Verchromen Chromsäure (sechswertiges Chrom), Schwefelsäure
Vernickeln Nickelsalz, Salzsäure, Schwefelsäure, Borsäure
Verkupfern -cyanidisch Kupfersalz, Cyanide, Laugen
Verzinken -sauer Zinksalz, Borsäure, Glanzzusätze
Chemische Oberflächenbehandlung Chemisches Vernickeln Nickelsulfat, Hypophosphit, Ammoniumsalze
Phosphatieren Zinkphosphat, Phosphorsäure
Elektrolytische (anodische) Oxidation von Aluminium (Eloxal) Gleichstrom-Schwefelsäure-Verfahren Schwefelsäure
Nachbehandlungsverfahren Passivieren Chromsulfat (dreiwertiges Chrom), Cobaltsulfat
Chromatieren (Gelbchromatieren) Chromsäure (sechswertiges Chrom)
Entmetallisieren -chemisch Salzsäure, Salpetersäure, je nach zu entfernendem Metall

Das Foto zeigt eine Gestellanlage mit einer Lüftungskabine am Transportwagen.
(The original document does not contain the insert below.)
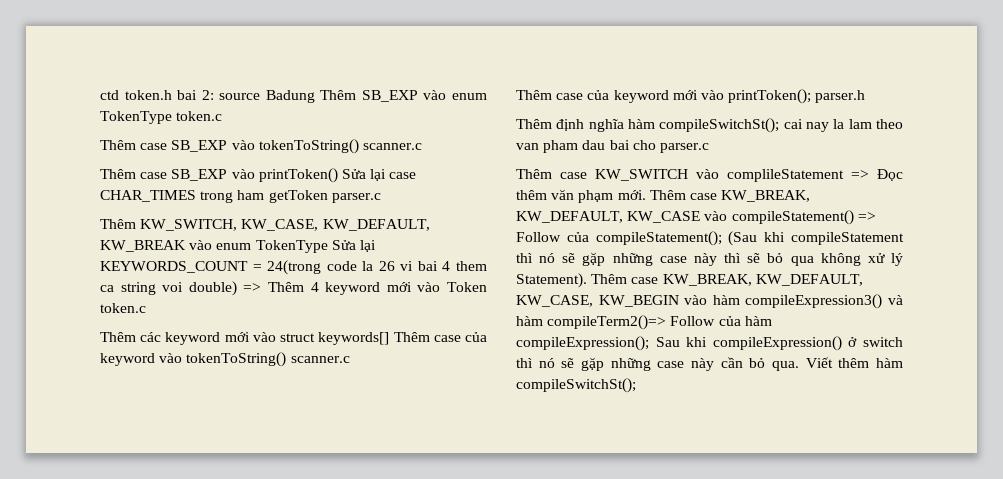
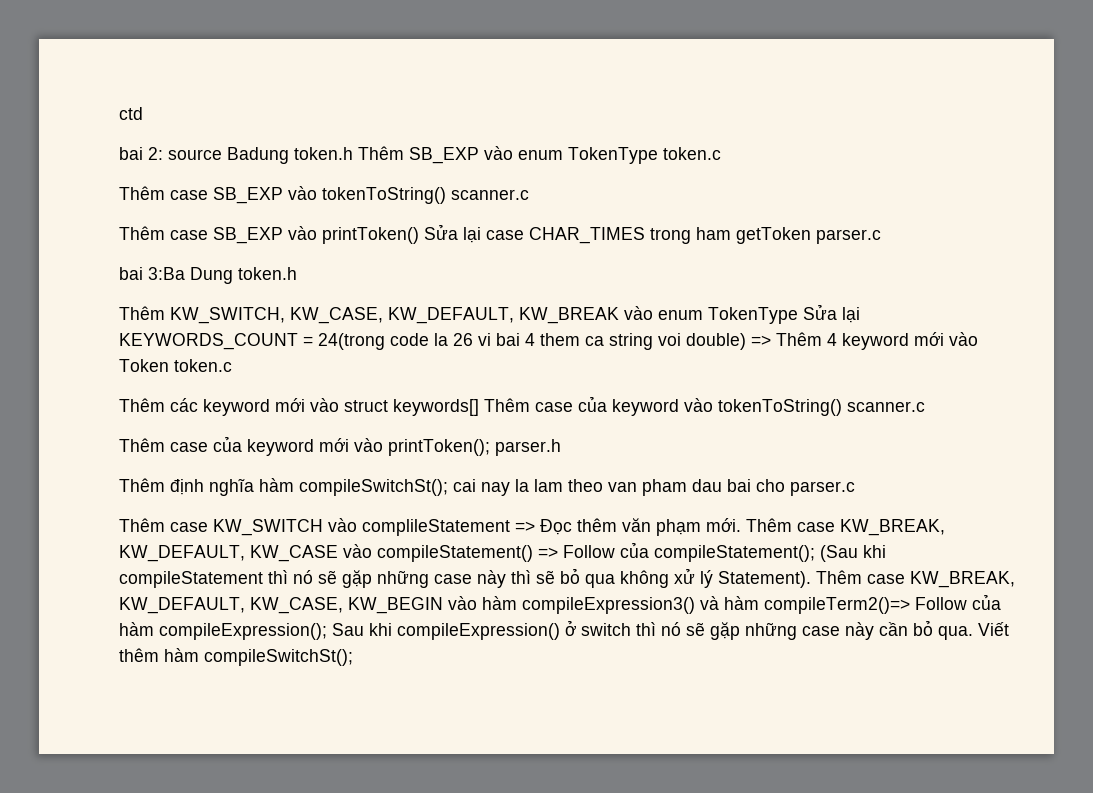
[124,90,172,100] token.h -> (143, 113) //
(315, 96) none -> [294,147,353,160] token.h
(381, 198) none -> [119,267,297,284] // bai 3:Ba Dung token.h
Automatische Gestellanlage mit Lüftungskabine am Transportwagen. Die Gestelle mit den Werkstücken werden mittels Transportwagen automatisch den jeweiligen „Bädern“ zugeführt.

Gefährdungen

Die Hauptgefährdungen für Beschäftigte in diesen Arbeitsbereichen sind:

  • chemische Gefährdungen durch den Einsatz von ätzenden Säuren und Laugen, giftiger und krebserzeugender Elektrolyte, u.a. Cyanide, Chromsäure, Nickelverbindungen.
  • Brand- und Explosionsgefahren aufgrund von Wasserstoffentwicklung, insbesondere beim Verchromen, der elektrolytischen Entfettung und beim Eloxieren. Die entstehende Wasserstoffmenge ist abhängig von der Stromausbeute (Wirkungsgrad) des Verfahrens.
  • mechanische Gefährdungen durch kraftbewegte Transporteinrichtungen, Warenträgerbewegung und Trommelantriebe.
  • Gefährdungen durch Lärm, etwa beim Schütten der Werkstücke aus einer Trommel.
  • Schweres Heben und Tragen insbesondere in „Handgalvaniken“.
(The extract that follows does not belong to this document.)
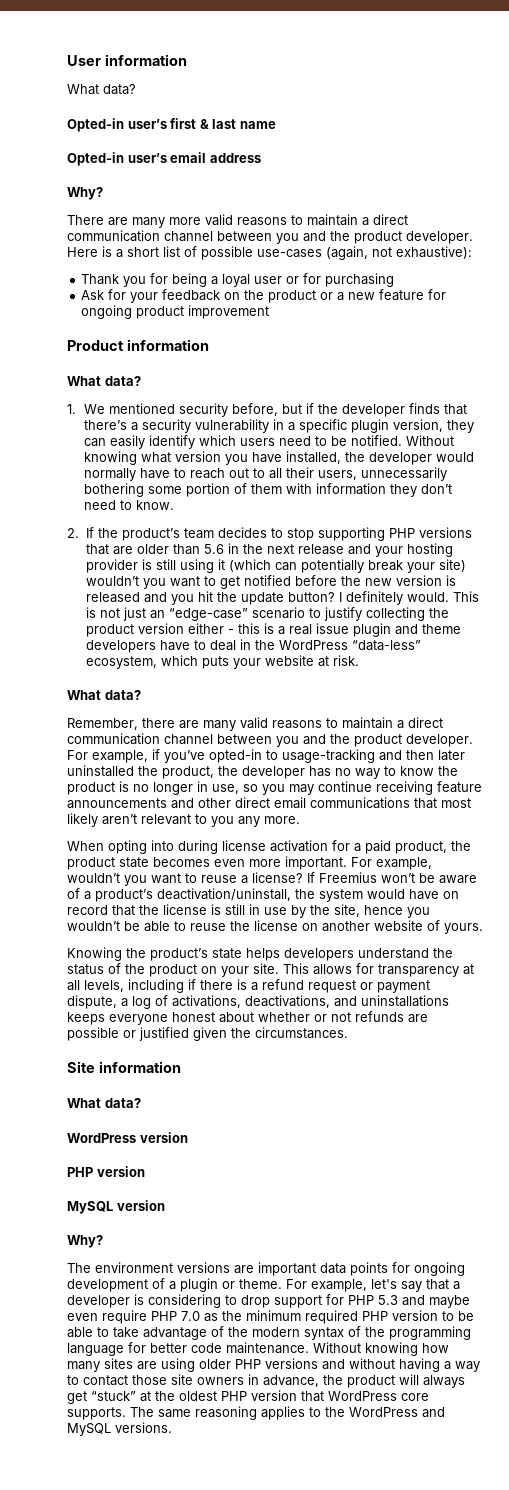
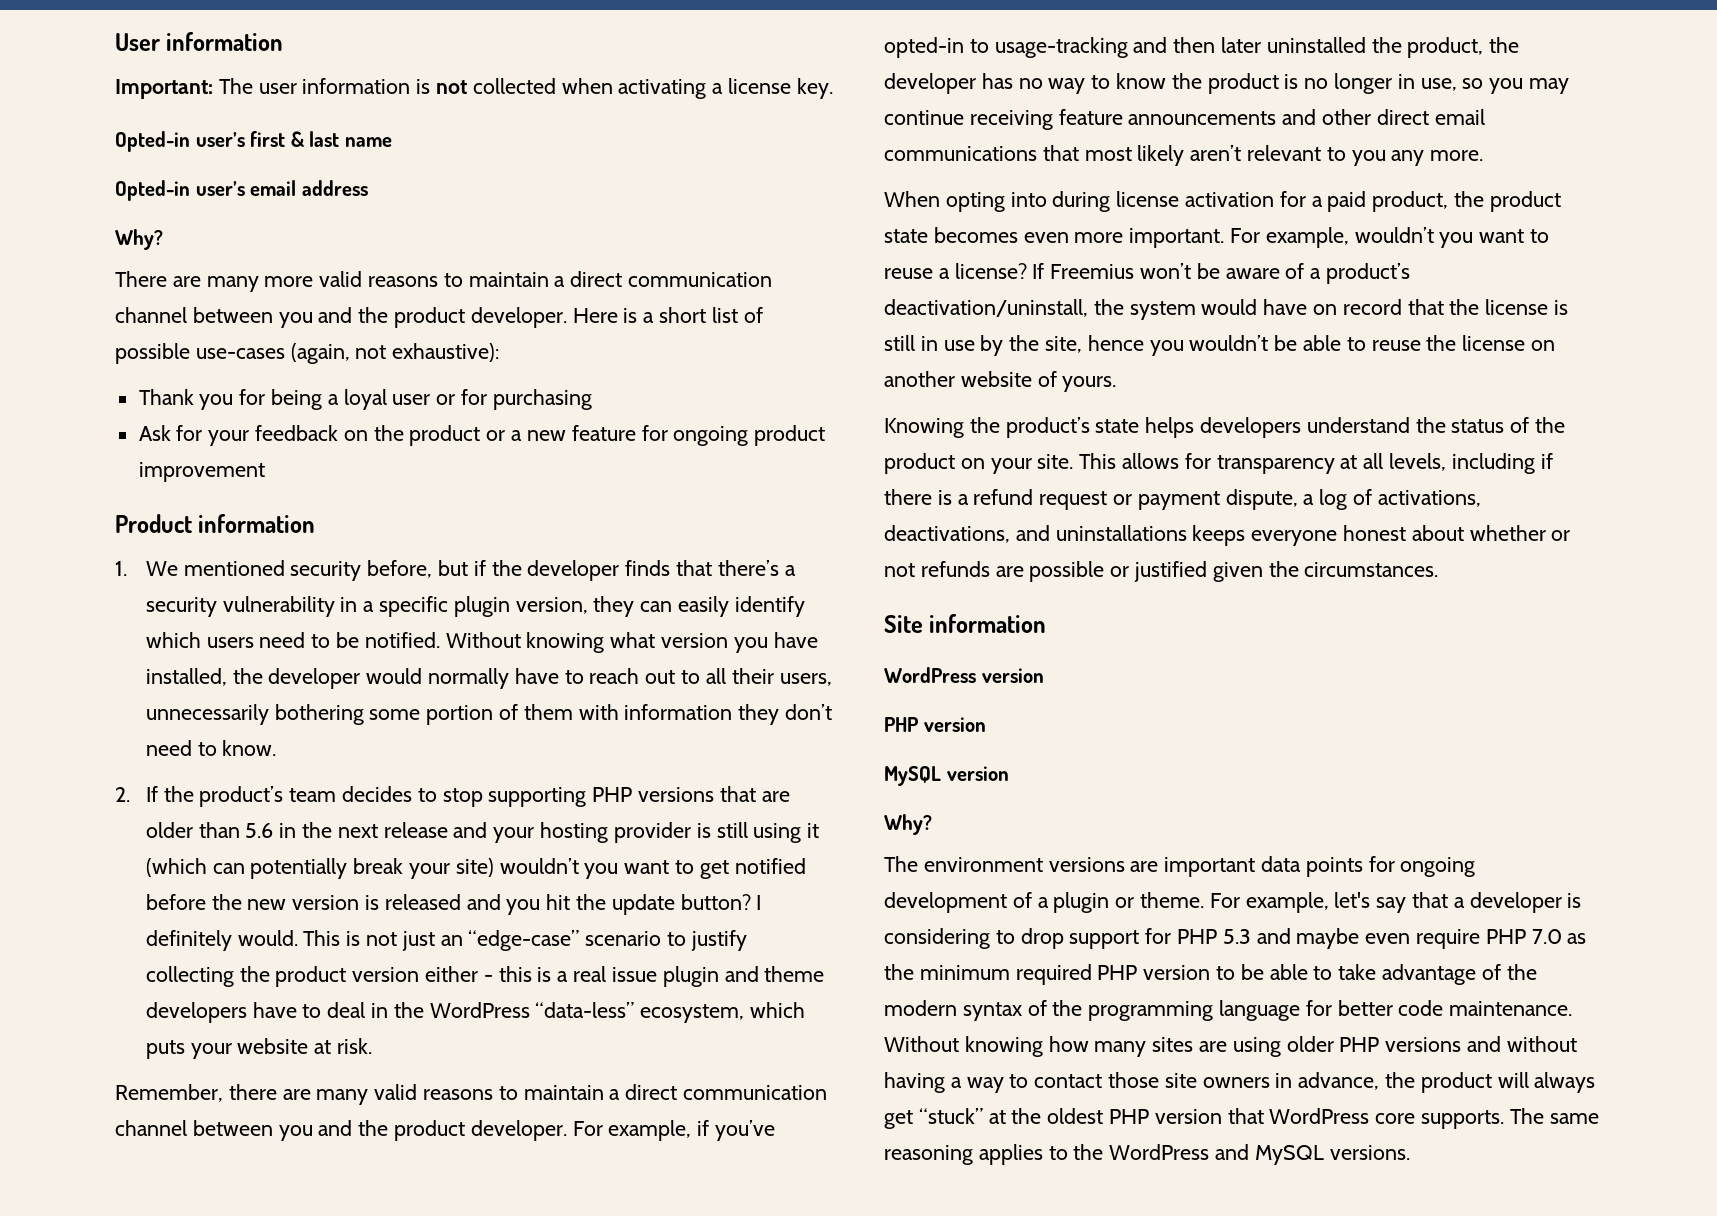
[67,84,136,95] What data? -> [115,78,833,99] Important: The user information is not collected when activating a license key.
[67,376,141,386] // What data? -> (316, 523) none
[67,690,141,700] // What data? -> (373, 1046) none
[67,1098,141,1108] // What data? -> (1047, 623) none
 Aktuelle Arbeitsschutzregeln

  • TRGS 561 „Tätigkeiten mit krebserzeugenden Metallen und ihren Verbindungen“ Abschnitt 5.4 „Galvanotechnische und chemische Oberflächenbehandlung“
  • DGUV Regel 109-602 „Branche Galvanik“ Ergebnis eines Kombinationsmodells zur Technischen Regel Gefahrstoffe
  • DGUV Information 213-716 „Galvanotechnik und Eloxieren“ Diese Information beschreibt den Stand der Technik hinsichtlich der Gefährdungen durch Einatmen von Gefahrstoffen. Sie enthält u. a. Ergebnisse von Gefahrstoffmessungen, Expositionsbeschreibungen und Schutzmaßnahmen
  • DGUV Information 209-088 „Reinigen von Werkstücken mit Reinigungsflüssigkeiten“ Hierin sind Regelungen zu allen gängigen Reinigungsmedien und zur Anlagentechnik getroffen; in den Anhängen sind u. a. Muster- Gefährdungsbeurteilungen und Beispiele zur Beurteilung der Explosionsgefahren enthalten
  • EN „Galvanotechnische Oberflächenbehandlungsanlagen – Sicherheitsanforderungen“ (FprEN 17059: 2017)
  • Leitfaden zur Auslegung von Absauganlagen an Galvanikanlagen Weitere vertiefende Normen und Schriften für die Branche
    (Herausgeber: www.zvo.org; Stand: 11/2016)

Gefährdungsbeurteilung

Im Rahmen der Gefährdungsbeurteilung nach Arbeitsschutzgesetz sowie der nachrangigen Verordnungen – Gefahrstoffverordnung, Betriebssicherheitsverordnung, Lärm- und Vibrations-Arbeitsschutzverordnung u. a. – müssen die jeweiligen Gefährdungen arbeitsplatz- und tätigkeitsbezogen ermittelt, beurteilt und hieraus die erforderlichen Schutzmaßnahmen abgeleitet werden. Aktuell liegen für die Branche eine Reihe konkreter, ineinander „verzahnender“ Regelungen vor, um den Stand der Technik im Betrieb realisieren zu können (siehe rechte Spalte).